##### AVAILABLE DATA
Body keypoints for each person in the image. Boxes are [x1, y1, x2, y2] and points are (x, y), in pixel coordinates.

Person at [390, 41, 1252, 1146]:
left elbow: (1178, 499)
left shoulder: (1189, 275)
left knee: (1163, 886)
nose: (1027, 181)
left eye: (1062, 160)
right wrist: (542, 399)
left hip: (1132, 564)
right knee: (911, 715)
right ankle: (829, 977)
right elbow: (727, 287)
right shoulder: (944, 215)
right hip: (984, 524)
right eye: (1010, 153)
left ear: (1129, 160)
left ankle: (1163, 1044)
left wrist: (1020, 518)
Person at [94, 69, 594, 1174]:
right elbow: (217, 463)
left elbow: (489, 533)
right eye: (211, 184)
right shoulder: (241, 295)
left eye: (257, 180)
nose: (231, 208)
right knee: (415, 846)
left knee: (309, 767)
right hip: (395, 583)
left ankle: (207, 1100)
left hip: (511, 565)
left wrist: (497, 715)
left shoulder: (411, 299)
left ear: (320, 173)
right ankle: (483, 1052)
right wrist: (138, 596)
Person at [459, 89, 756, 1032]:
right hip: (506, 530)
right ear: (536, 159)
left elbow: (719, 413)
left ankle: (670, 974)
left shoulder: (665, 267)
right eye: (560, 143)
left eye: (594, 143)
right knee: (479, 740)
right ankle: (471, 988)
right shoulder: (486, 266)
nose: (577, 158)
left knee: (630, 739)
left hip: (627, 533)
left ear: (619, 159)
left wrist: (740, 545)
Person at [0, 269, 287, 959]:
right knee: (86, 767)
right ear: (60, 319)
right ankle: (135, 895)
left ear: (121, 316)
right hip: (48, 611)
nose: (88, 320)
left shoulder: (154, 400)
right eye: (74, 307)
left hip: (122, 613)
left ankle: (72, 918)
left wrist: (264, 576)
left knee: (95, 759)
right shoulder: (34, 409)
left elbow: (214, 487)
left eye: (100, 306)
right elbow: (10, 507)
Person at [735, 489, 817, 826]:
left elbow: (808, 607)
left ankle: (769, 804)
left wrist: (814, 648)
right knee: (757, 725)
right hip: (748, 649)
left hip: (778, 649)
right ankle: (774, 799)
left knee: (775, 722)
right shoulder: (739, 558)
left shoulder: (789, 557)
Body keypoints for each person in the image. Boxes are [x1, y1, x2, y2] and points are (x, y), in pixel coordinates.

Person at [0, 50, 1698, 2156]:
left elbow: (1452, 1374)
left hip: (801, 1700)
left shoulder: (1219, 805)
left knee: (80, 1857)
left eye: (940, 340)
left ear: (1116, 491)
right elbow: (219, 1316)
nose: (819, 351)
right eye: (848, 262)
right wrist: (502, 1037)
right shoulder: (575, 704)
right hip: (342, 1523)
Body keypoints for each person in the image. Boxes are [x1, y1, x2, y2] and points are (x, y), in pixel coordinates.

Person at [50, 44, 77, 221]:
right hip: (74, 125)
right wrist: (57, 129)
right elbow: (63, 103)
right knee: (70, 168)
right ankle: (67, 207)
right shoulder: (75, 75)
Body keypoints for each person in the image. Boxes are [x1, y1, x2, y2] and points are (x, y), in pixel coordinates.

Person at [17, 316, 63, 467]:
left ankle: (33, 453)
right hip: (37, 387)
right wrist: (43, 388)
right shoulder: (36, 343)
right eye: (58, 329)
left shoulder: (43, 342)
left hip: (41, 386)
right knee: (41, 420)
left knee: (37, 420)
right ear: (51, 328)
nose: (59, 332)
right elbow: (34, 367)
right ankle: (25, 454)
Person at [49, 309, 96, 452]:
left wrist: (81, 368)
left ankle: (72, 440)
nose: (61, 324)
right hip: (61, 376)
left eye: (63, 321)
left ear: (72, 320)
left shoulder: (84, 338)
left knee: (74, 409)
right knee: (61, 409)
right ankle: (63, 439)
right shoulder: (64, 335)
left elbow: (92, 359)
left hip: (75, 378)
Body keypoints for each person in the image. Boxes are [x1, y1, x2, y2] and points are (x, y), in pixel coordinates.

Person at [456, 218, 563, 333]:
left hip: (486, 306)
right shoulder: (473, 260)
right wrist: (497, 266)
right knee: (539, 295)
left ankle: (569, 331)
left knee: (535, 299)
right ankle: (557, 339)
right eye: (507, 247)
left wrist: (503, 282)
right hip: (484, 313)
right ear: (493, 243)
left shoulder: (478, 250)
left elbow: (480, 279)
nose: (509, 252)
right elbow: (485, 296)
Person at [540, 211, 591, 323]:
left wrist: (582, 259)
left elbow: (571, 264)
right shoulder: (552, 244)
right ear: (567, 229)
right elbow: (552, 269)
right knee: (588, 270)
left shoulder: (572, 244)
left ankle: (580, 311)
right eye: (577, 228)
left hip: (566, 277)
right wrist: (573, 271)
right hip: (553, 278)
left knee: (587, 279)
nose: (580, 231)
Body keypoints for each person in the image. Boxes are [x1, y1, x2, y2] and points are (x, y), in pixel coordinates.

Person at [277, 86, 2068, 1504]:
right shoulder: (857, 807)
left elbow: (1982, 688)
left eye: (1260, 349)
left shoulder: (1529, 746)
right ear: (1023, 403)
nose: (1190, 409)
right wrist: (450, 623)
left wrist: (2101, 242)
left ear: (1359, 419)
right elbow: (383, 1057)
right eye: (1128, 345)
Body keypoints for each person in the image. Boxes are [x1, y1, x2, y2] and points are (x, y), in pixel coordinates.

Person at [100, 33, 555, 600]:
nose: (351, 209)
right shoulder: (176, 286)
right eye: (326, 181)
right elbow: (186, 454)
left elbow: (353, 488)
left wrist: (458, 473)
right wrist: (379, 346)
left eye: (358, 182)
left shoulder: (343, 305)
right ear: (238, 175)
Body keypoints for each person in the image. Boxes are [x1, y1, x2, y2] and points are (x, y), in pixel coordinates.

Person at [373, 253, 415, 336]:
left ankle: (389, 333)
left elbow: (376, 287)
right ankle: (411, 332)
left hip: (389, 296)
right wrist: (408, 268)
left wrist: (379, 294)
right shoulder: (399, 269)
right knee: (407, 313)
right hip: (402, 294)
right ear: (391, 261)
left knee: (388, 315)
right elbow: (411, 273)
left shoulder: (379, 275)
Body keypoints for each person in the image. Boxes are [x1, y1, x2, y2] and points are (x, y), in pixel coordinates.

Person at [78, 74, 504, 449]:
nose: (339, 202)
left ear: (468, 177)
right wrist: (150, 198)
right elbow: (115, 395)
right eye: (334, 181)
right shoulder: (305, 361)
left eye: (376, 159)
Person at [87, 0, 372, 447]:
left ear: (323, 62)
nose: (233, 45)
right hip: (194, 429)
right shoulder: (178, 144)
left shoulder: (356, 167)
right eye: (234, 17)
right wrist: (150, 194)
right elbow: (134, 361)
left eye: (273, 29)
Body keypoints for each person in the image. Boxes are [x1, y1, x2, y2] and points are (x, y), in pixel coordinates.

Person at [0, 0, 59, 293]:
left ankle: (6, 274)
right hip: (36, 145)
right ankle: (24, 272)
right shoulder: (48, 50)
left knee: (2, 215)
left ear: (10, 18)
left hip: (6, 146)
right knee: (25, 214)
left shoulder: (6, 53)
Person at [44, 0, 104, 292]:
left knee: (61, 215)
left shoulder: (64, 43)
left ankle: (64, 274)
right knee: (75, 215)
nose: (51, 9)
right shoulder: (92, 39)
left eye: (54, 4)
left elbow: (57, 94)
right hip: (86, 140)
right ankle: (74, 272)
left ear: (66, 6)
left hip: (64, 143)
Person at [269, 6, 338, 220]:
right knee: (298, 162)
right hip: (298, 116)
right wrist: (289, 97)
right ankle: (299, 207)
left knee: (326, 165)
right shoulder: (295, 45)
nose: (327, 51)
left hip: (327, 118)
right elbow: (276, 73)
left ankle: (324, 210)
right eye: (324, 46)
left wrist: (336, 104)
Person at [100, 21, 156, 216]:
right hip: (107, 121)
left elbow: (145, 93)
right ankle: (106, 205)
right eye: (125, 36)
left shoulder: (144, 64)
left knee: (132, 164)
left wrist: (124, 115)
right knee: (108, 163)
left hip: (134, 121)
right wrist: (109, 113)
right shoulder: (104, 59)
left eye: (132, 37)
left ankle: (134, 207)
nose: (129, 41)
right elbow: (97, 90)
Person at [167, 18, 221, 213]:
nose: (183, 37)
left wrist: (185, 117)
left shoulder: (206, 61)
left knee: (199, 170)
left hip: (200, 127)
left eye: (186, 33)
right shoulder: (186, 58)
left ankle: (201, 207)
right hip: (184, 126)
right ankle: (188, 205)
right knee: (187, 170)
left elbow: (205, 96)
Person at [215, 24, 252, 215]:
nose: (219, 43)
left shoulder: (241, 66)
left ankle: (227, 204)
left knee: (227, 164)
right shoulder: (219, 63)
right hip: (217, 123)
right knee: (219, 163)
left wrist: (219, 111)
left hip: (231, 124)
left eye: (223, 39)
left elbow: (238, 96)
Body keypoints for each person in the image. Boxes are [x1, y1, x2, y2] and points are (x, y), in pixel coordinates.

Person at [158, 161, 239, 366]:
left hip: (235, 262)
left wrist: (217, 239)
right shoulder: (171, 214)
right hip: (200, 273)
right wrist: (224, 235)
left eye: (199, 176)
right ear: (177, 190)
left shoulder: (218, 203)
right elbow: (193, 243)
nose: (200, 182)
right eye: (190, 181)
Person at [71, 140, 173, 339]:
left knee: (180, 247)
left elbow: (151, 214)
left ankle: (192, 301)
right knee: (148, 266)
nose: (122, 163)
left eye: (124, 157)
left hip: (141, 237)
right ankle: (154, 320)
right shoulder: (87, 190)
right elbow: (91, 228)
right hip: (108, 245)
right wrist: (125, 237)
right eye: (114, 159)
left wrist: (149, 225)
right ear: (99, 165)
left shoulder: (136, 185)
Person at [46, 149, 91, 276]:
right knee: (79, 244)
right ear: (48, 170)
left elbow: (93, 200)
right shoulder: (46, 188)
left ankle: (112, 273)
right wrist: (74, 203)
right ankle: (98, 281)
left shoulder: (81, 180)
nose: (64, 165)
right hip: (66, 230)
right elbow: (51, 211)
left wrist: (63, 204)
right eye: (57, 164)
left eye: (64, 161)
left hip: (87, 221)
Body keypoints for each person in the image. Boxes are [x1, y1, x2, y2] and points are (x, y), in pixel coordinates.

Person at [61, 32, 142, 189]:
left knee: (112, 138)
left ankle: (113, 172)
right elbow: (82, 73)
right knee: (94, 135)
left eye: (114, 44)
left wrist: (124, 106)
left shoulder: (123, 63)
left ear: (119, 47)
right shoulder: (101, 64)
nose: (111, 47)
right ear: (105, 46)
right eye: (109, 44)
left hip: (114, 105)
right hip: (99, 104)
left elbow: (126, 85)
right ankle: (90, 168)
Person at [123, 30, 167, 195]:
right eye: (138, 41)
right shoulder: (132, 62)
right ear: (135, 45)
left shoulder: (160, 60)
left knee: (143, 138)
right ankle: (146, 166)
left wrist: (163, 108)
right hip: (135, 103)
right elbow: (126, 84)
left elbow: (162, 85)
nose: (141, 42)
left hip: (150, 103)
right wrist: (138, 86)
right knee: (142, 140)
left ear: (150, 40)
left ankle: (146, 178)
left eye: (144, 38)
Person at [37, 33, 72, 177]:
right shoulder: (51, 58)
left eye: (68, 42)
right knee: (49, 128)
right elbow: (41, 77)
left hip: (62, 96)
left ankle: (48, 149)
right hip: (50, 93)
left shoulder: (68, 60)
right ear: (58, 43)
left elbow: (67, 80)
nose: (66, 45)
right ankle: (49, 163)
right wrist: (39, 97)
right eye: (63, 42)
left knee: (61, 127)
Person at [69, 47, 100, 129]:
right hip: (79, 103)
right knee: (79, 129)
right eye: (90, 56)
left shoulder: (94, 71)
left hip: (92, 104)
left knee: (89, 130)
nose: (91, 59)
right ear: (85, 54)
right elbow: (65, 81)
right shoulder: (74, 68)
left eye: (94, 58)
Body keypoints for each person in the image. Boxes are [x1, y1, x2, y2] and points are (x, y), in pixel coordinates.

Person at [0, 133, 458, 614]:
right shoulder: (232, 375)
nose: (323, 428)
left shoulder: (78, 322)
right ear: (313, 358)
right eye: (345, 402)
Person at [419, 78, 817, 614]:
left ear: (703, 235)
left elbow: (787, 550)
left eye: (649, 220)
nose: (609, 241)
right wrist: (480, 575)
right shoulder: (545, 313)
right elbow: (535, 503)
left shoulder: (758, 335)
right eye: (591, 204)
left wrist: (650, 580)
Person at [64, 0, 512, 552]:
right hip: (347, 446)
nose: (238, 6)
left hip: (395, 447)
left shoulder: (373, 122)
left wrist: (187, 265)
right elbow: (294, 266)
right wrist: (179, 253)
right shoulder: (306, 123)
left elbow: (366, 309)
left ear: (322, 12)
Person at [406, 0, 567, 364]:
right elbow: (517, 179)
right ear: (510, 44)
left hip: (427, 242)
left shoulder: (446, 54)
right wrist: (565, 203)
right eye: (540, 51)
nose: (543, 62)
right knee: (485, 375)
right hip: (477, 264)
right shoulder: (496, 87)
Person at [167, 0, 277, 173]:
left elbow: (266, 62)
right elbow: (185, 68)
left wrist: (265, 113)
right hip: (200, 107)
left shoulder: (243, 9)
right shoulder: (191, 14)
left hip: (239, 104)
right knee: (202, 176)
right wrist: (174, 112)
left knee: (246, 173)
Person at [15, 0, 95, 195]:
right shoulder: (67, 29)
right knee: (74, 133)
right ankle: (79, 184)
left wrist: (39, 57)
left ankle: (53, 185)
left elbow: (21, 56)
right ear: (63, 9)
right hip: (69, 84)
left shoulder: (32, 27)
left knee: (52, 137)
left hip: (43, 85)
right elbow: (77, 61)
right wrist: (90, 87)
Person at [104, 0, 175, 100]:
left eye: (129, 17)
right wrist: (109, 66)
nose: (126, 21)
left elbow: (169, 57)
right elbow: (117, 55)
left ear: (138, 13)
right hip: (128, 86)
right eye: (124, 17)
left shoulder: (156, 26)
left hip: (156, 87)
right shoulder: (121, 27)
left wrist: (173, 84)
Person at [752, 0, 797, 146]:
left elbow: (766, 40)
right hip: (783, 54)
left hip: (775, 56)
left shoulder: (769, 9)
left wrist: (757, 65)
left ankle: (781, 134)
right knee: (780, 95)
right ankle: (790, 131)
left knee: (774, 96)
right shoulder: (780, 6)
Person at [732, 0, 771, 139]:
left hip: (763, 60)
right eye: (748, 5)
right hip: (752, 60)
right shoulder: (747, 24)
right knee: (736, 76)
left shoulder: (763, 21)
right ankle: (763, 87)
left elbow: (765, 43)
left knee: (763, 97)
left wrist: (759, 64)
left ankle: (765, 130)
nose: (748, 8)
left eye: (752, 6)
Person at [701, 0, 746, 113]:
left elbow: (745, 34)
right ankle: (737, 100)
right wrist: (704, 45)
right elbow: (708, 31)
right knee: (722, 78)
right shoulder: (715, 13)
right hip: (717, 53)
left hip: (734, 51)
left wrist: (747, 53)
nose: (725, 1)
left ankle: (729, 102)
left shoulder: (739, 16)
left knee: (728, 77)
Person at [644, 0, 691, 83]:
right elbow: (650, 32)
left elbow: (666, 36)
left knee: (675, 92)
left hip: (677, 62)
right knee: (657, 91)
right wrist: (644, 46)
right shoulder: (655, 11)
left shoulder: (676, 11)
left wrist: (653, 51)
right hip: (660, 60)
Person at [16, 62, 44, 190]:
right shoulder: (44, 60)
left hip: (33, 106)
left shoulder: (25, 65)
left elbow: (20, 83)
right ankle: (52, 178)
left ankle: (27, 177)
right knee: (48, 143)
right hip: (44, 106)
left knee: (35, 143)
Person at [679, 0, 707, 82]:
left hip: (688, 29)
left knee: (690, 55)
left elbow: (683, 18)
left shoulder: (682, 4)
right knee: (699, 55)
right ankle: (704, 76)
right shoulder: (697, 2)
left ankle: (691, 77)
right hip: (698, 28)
##########
Print the lines above from the one with "right ankle: (79, 184)" through the one with "left ear: (138, 13)", both included, exactly as written and nothing more.

right ankle: (79, 184)
left wrist: (39, 57)
left ankle: (53, 185)
left elbow: (21, 56)
right ear: (63, 9)
right hip: (69, 84)
left shoulder: (32, 27)
left knee: (52, 137)
left hip: (43, 85)
right elbow: (77, 61)
right wrist: (90, 87)
Person at [104, 0, 175, 100]:
left eye: (129, 17)
right wrist: (109, 66)
nose: (126, 21)
left elbow: (169, 57)
right elbow: (117, 55)
left ear: (138, 13)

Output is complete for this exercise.